Since it’s on PS4, the Dualshock 4 motion controller can be used, though that is far trickier than the standard buttons. It takes a short bit of time to get used to the controls, but then there is relatively smooth sailing.

Enjoyment ultimately comes down to whether or not you favour the repetition. If you turn into a wall or fall into a pit, you’re sent back to a relatively recent checkpoint, but even when you lose so many lives and redo the level (each run a few minutes long), it doesn’t matter because it’s all the same. If you are seeking satisfaction in the end, it likely won’t come.

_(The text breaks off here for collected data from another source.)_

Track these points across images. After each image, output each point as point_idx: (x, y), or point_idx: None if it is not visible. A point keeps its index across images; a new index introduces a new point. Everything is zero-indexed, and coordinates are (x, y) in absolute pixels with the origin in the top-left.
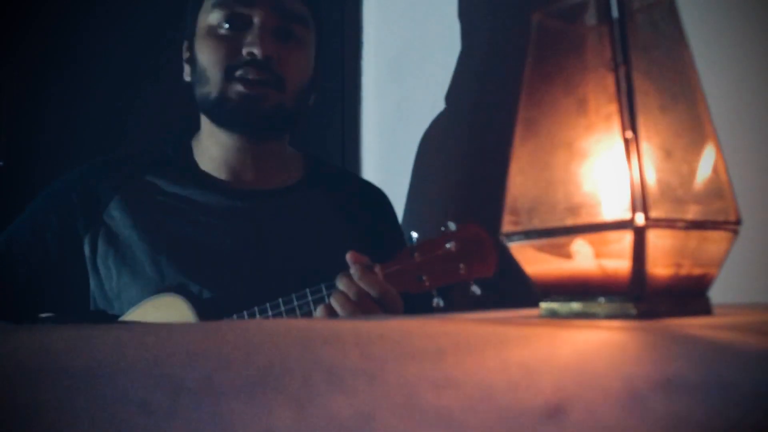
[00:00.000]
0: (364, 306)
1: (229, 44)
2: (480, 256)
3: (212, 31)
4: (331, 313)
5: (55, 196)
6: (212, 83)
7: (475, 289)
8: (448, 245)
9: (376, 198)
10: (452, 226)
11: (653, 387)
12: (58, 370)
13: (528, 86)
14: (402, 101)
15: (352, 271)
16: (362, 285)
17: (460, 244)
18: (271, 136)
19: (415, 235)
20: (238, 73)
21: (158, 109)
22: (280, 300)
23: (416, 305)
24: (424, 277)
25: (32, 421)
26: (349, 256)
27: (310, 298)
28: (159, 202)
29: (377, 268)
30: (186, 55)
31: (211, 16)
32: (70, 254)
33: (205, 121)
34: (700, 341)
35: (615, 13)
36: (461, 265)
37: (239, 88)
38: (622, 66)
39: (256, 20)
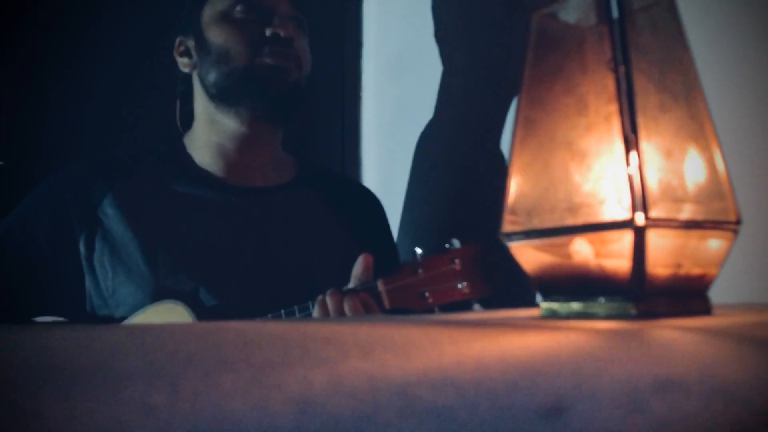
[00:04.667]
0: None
1: (251, 26)
2: (483, 274)
3: (227, 16)
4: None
5: (47, 195)
6: (238, 58)
7: (477, 308)
8: (452, 263)
9: (368, 199)
10: (457, 243)
11: (653, 387)
12: (58, 370)
13: (528, 86)
14: (402, 101)
15: (346, 307)
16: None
17: (465, 262)
18: (277, 120)
19: (419, 250)
20: (266, 48)
21: (157, 109)
22: (282, 312)
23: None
24: (427, 294)
25: (32, 422)
26: (359, 270)
27: (311, 310)
28: (153, 199)
29: (380, 283)
30: (180, 49)
31: (224, 3)
32: (65, 253)
33: (204, 110)
34: (699, 341)
35: (615, 13)
36: (465, 284)
37: (268, 60)
38: (622, 66)
39: (278, 7)
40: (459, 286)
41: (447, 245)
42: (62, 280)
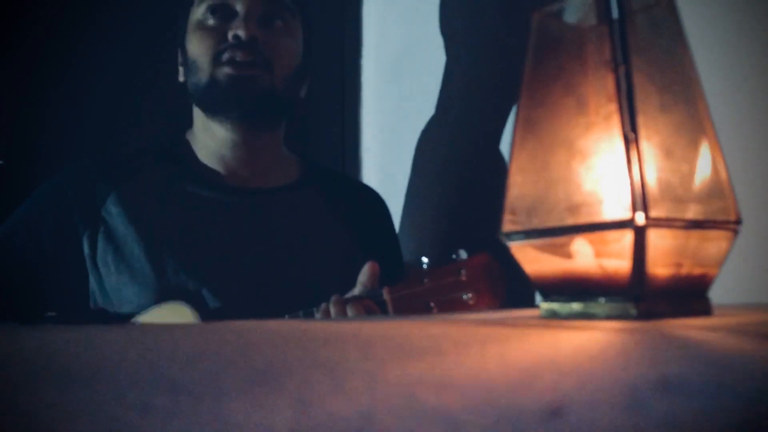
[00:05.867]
0: None
1: (216, 32)
2: (489, 287)
3: (200, 24)
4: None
5: (50, 194)
6: (202, 70)
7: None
8: (458, 274)
9: (372, 201)
10: (463, 254)
11: (653, 388)
12: (58, 370)
13: (528, 86)
14: (402, 101)
15: (350, 312)
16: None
17: (471, 273)
18: (264, 125)
19: (425, 260)
20: (225, 56)
21: (157, 108)
22: (287, 317)
23: None
24: (432, 304)
25: (32, 422)
26: (366, 278)
27: (316, 316)
28: (157, 198)
29: (386, 291)
30: (180, 59)
31: (198, 11)
32: (68, 252)
33: (198, 116)
34: (699, 342)
35: (615, 13)
36: (470, 295)
37: (227, 70)
38: (622, 66)
39: (239, 8)
40: (465, 297)
41: (454, 256)
42: (66, 279)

Throbbing techno music hammers home two points: you are running really fast, and the game is so particularly repetitive that it doesn’t want you to think too much. As you progress through each level, the tiniest of tweaks are made, but never do you feel like you are playing anything different. For instance, at one point you bust through a wall and run through a cylinder (reminds of Sonic the Hedgehog), dodging randomly placed barriers while collecting arbitrary coins – err, ‘data packets.’

Thankfully, Infinity Runner does eventualy end. It’s definitely not about the destination, but it’s also not really about the journey either. It’s just about being distracted.

This review is based on the PS4 version of the game, which was provided to us for review purposes.

Middling

Infinity Runner, for better and worse, is a standard, uneventful running game made for a console instead of a mobile device. It’s repetitive, simplistic, and meandering – but that may just be the diversion you’re seeking.